─── MATERIALS PROVIDED

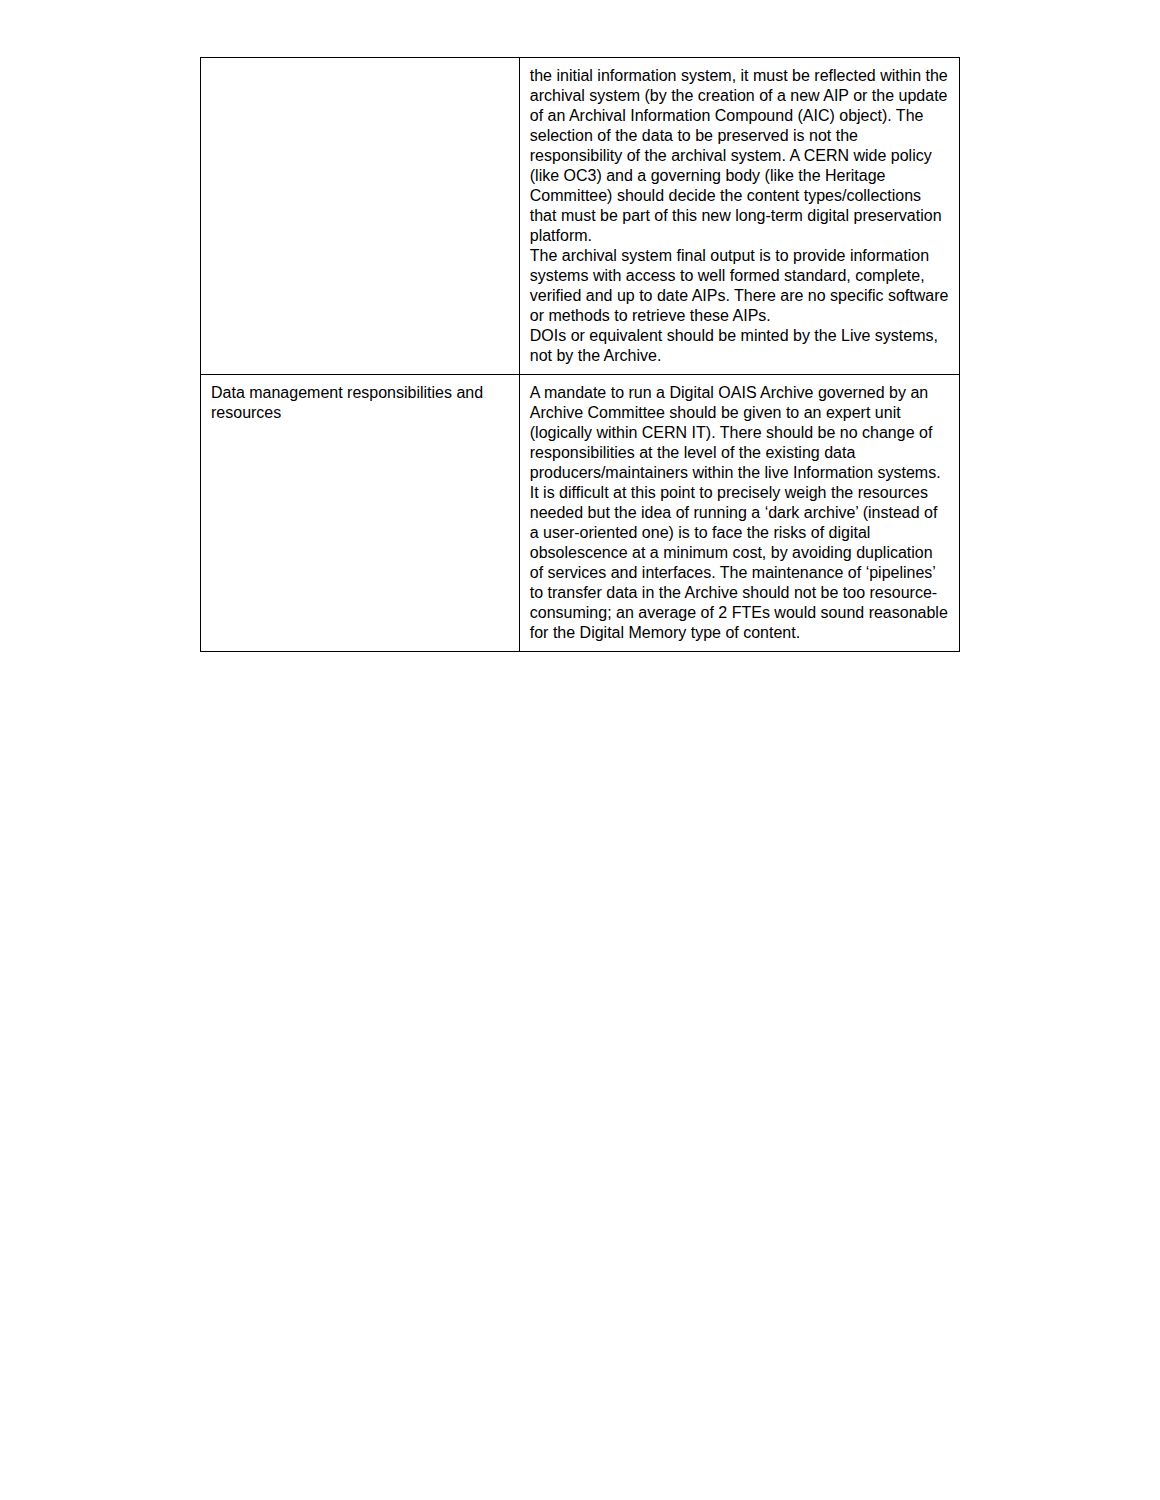| | the initial information system, it must be reflected within the archival system (by the creation of a new AIP or the update of an Archival Information Compound (AIC) object). The selection of the data to be preserved is not the responsibility of the archival system. A CERN wide policy (like OC3) and a governing body (like the Heritage Committee) should decide the content types/collections that must be part of this new long-term digital preservation platform. The archival system final output is to provide information systems with access to well formed standard, complete, verified and up to date AIPs. There are no specific software or methods to retrieve these AIPs. DOIs or equivalent should be minted by the Live systems, not by the Archive. |
| Data management responsibilities and resources | A mandate to run a Digital OAIS Archive governed by an Archive Committee should be given to an expert unit (logically within CERN IT). There should be no change of responsibilities at the level of the existing data producers/maintainers within the live Information systems. It is difficult at this point to precisely weigh the resources needed but the idea of running a ‘dark archive’ (instead of a user-oriented one) is to face the risks of digital obsolescence at a minimum cost, by avoiding duplication of services and interfaces. The maintenance of ‘pipelines’ to transfer data in the Archive should not be too resource-consuming; an average of 2 FTEs would sound reasonable for the Digital Memory type of content. |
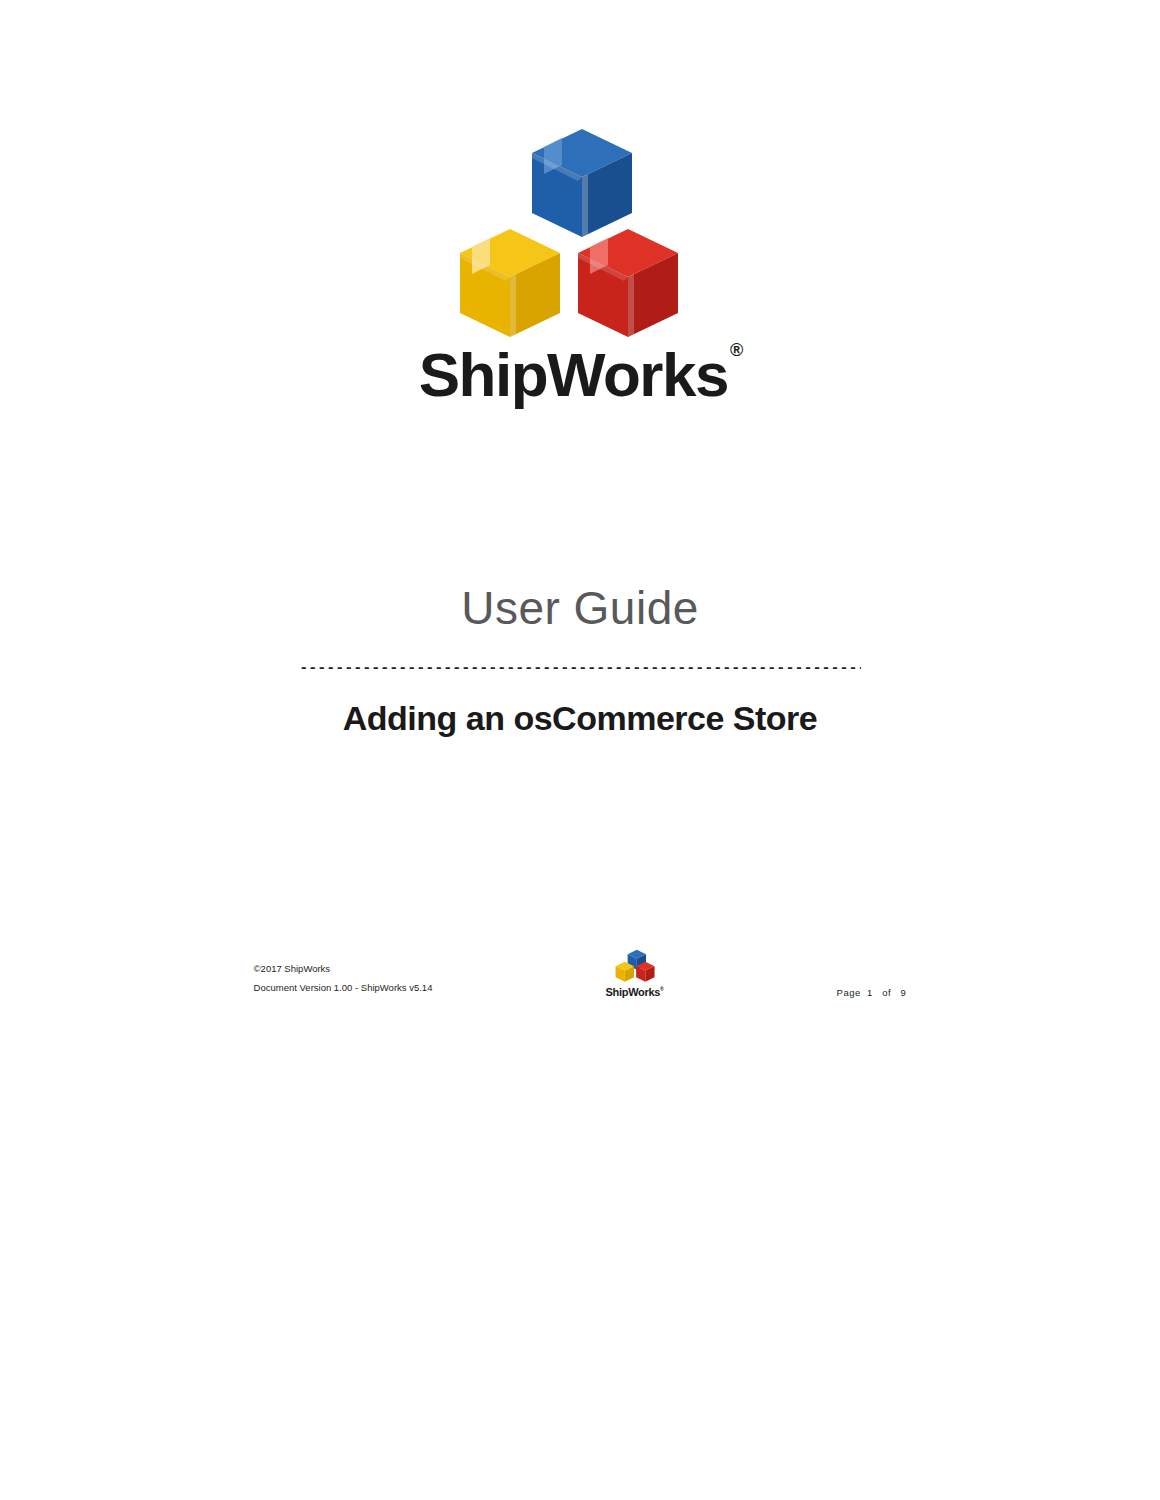ShipWorks®
User Guide
-------------------------------------------------------------------------------
Adding an osCommerce Store
©2017 ShipWorks
Document Version 1.00 - ShipWorks v5.14
ShipWorks®
Page 1 of 9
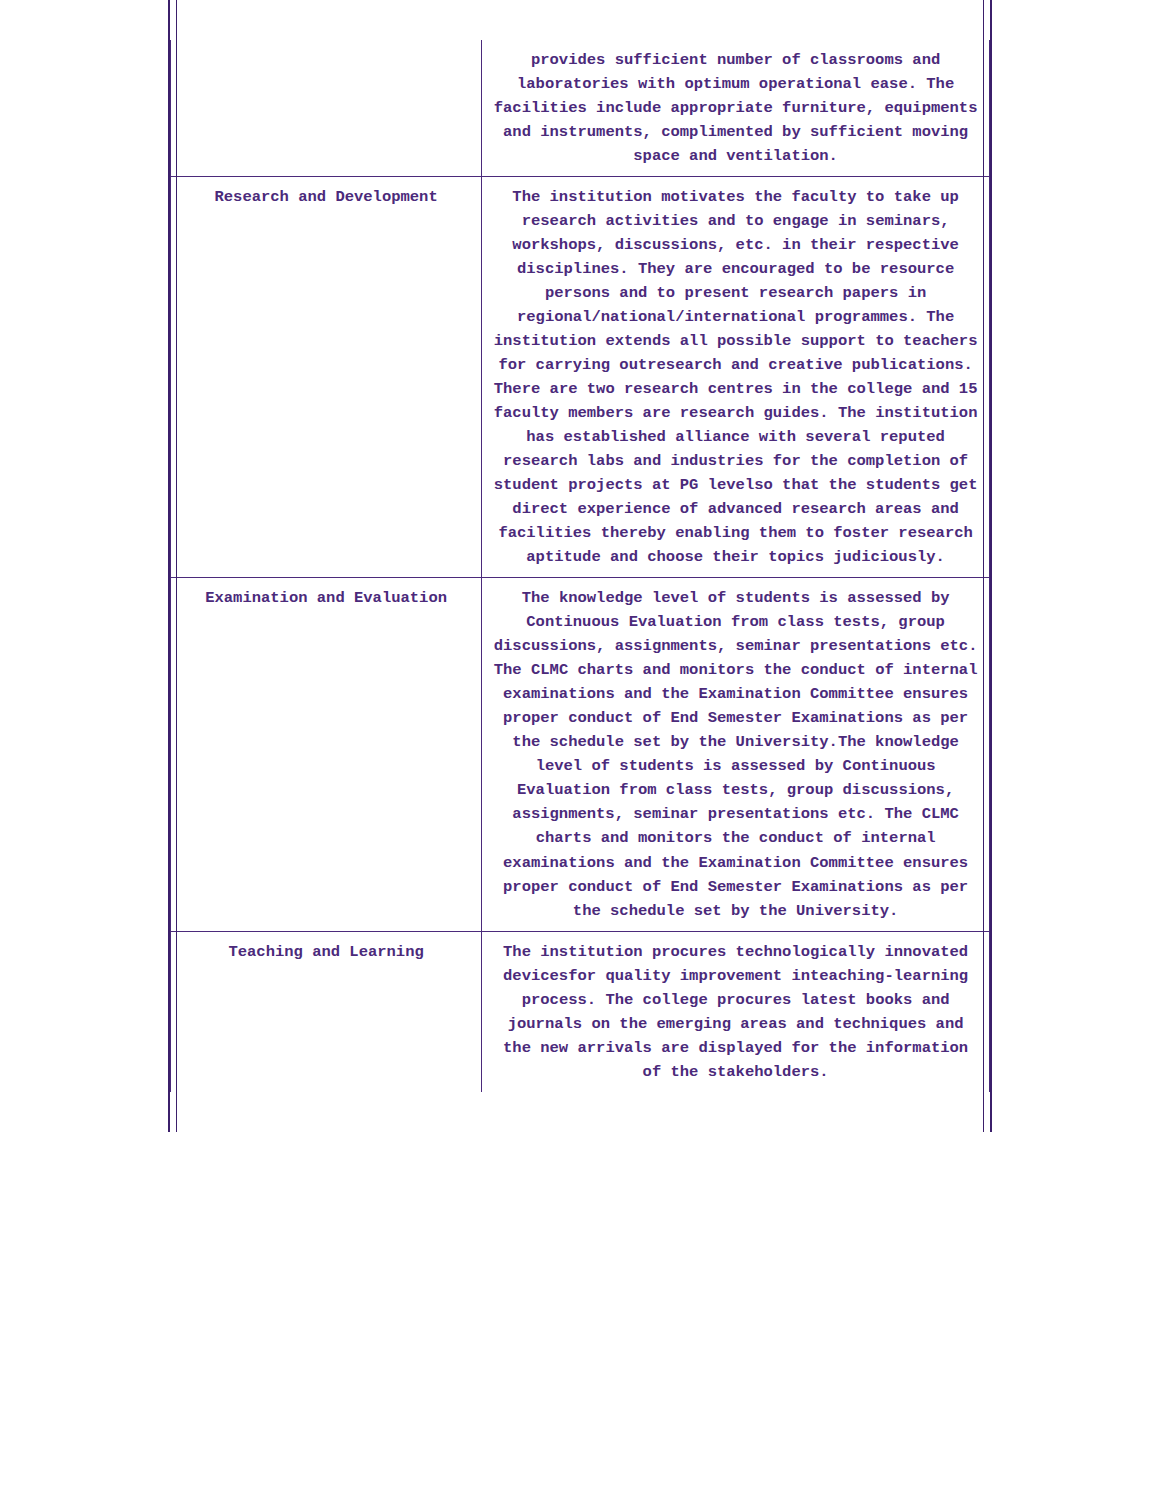| | provides sufficient number of classrooms and laboratories with optimum operational ease. The facilities include appropriate furniture, equipments and instruments, complimented by sufficient moving space and ventilation. |
| Research and Development | The institution motivates the faculty to take up research activities and to engage in seminars, workshops, discussions, etc. in their respective disciplines. They are encouraged to be resource persons and to present research papers in regional/national/international programmes. The institution extends all possible support to teachers for carrying outresearch and creative publications. There are two research centres in the college and 15 faculty members are research guides. The institution has established alliance with several reputed research labs and industries for the completion of student projects at PG levelso that the students get direct experience of advanced research areas and facilities thereby enabling them to foster research aptitude and choose their topics judiciously. |
| Examination and Evaluation | The knowledge level of students is assessed by Continuous Evaluation from class tests, group discussions, assignments, seminar presentations etc. The CLMC charts and monitors the conduct of internal examinations and the Examination Committee ensures proper conduct of End Semester Examinations as per the schedule set by the University.The knowledge level of students is assessed by Continuous Evaluation from class tests, group discussions, assignments, seminar presentations etc. The CLMC charts and monitors the conduct of internal examinations and the Examination Committee ensures proper conduct of End Semester Examinations as per the schedule set by the University. |
| Teaching and Learning | The institution procures technologically innovated devicesfor quality improvement inteaching-learning process. The college procures latest books and journals on the emerging areas and techniques and the new arrivals are displayed for the information of the stakeholders. |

──────

- [WHAT IS NEEDED] Every line above should be transcribed word for word; leave the pictures out.

- [ANSWER TO THE EXERCISE]
| | the initial information system, it must be reflected within the archival system (by the creation of a new AIP or the update of an Archival Information Compound (AIC) object). The selection of the data to be preserved is not the responsibility of the archival system. A CERN wide policy (like OC3) and a governing body (like the Heritage Committee) should decide the content types/collections that must be part of this new long-term digital preservation platform. The archival system final output is to provide information systems with access to well formed standard, complete, verified and up to date AIPs. There are no specific software or methods to retrieve these AIPs. DOIs or equivalent should be minted by the Live systems, not by the Archive. |
| Data management responsibilities and resources | A mandate to run a Digital OAIS Archive governed by an Archive Committee should be given to an expert unit (logically within CERN IT). There should be no change of responsibilities at the level of the existing data producers/maintainers within the live Information systems. It is difficult at this point to precisely weigh the resources needed but the idea of running a ‘dark archive’ (instead of a user-oriented one) is to face the risks of digital obsolescence at a minimum cost, by avoiding duplication of services and interfaces. The maintenance of ‘pipelines’ to transfer data in the Archive should not be too resource-consuming; an average of 2 FTEs would sound reasonable for the Digital Memory type of content. |
ShipWorks®
User Guide
-------------------------------------------------------------------------------
Adding an osCommerce Store
©2017 ShipWorks
Document Version 1.00 - ShipWorks v5.14
ShipWorks®
Page 1 of 9
| | provides sufficient number of classrooms and laboratories with optimum operational ease. The facilities include appropriate furniture, equipments and instruments, complimented by sufficient moving space and ventilation. |
| Research and Development | The institution motivates the faculty to take up research activities and to engage in seminars, workshops, discussions, etc. in their respective disciplines. They are encouraged to be resource persons and to present research papers in regional/national/international programmes. The institution extends all possible support to teachers for carrying outresearch and creative publications. There are two research centres in the college and 15 faculty members are research guides. The institution has established alliance with several reputed research labs and industries for the completion of student projects at PG levelso that the students get direct experience of advanced research areas and facilities thereby enabling them to foster research aptitude and choose their topics judiciously. |
| Examination and Evaluation | The knowledge level of students is assessed by Continuous Evaluation from class tests, group discussions, assignments, seminar presentations etc. The CLMC charts and monitors the conduct of internal examinations and the Examination Committee ensures proper conduct of End Semester Examinations as per the schedule set by the University.The knowledge level of students is assessed by Continuous Evaluation from class tests, group discussions, assignments, seminar presentations etc. The CLMC charts and monitors the conduct of internal examinations and the Examination Committee ensures proper conduct of End Semester Examinations as per the schedule set by the University. |
| Teaching and Learning | The institution procures technologically innovated devicesfor quality improvement inteaching-learning process. The college procures latest books and journals on the emerging areas and techniques and the new arrivals are displayed for the information of the stakeholders. |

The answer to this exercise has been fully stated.